Click New Index and enter:

  • Name: category-price-idx

  • Keys:

{ "category": 1, "price": -1 }
  • Options: (leave empty)

Click Save. The index appears in the list immediately after MongoDB finishes building it.

Step 3: Create a Unique Index on SKU

Click New Index and enter:

  • Name: sku-unique

  • Keys:

{ "sku": 1 }
  • Options:

{ "unique": true }

Click Save.
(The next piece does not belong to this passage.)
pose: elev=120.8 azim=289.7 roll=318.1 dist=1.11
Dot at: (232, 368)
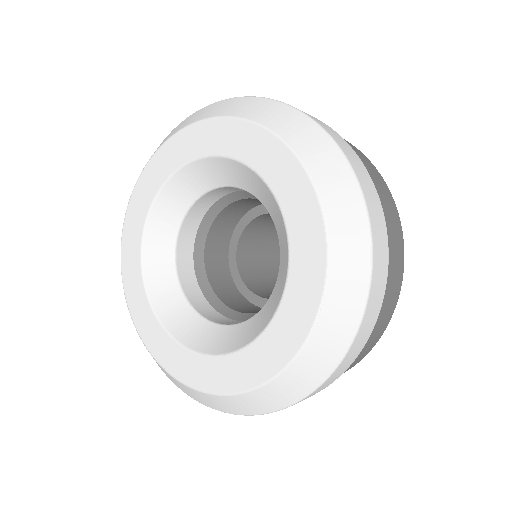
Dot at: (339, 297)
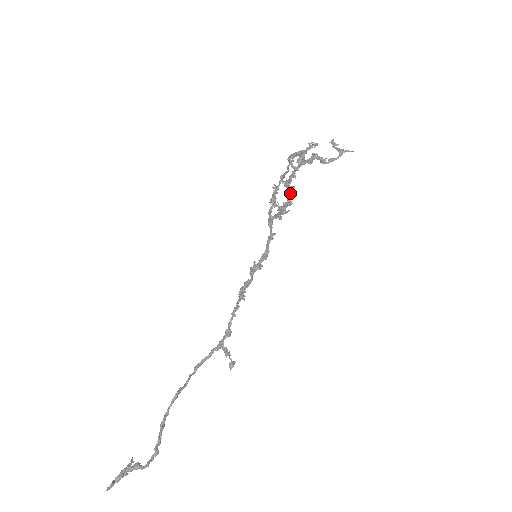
From this point on, any attempt to insert or update a document with a duplicate sku value is rejected with 400 Bad Request.

Step 4: Verify with a Filtered Query

Use the Documents Browser to run:

  • Filter: {"category": "electronics"}

  • Sort: {"price": -1}

The query should now return results instantly, using the category-price-idx index.

Step 5: Call from a Client

curl "https://myservice.restheart.com/mydb/products?filter=%7B%22category%22%3A%22electronics%22%7D&sort=%7B%22price%22%3A-1%7D" \
  -H "Authorization: Basic $(echo -n alice:secret | base64)"
const filter = encodeURIComponent(JSON.stringify({ category: "electronics" }));
const sort   = encodeURIComponent(JSON.stringify({ price: -1 }));
const res = await fetch(
  `https://myservice.restheart.com/mydb/products?filter=${filter}&sort=${sort}`,
  { headers: { "Authorization": "Basic " + btoa("alice:secret") } }
);
const products = await res.json();

Performance Tips

  • Index fields used in filter and sort — if a query always filters by status and sorts by createdAt, a compound index { "status": 1, "createdAt": -1 } serves both operations with a single index scan.

  • Put equality fields first in compound indexes — fields tested with an equality filter ({"status": "active"}) should appear before fields used for range queries or sorting.

  • Use sparse for optional fields — if a field is only present on a subset of documents, a sparse index is smaller and faster to build than a standard one.

  • Avoid over-indexing — every index consumes storage and slows down writes (inserts, updates, deletes must update all indexes). Create indexes that address real query patterns, not every possible query.

  • Add indexes before enabling allowDiskUse on aggregations — proper indexes on $match and $sort stages eliminate the need for the allowDiskUse flag in most cases. See Aggregation Pipelines for details.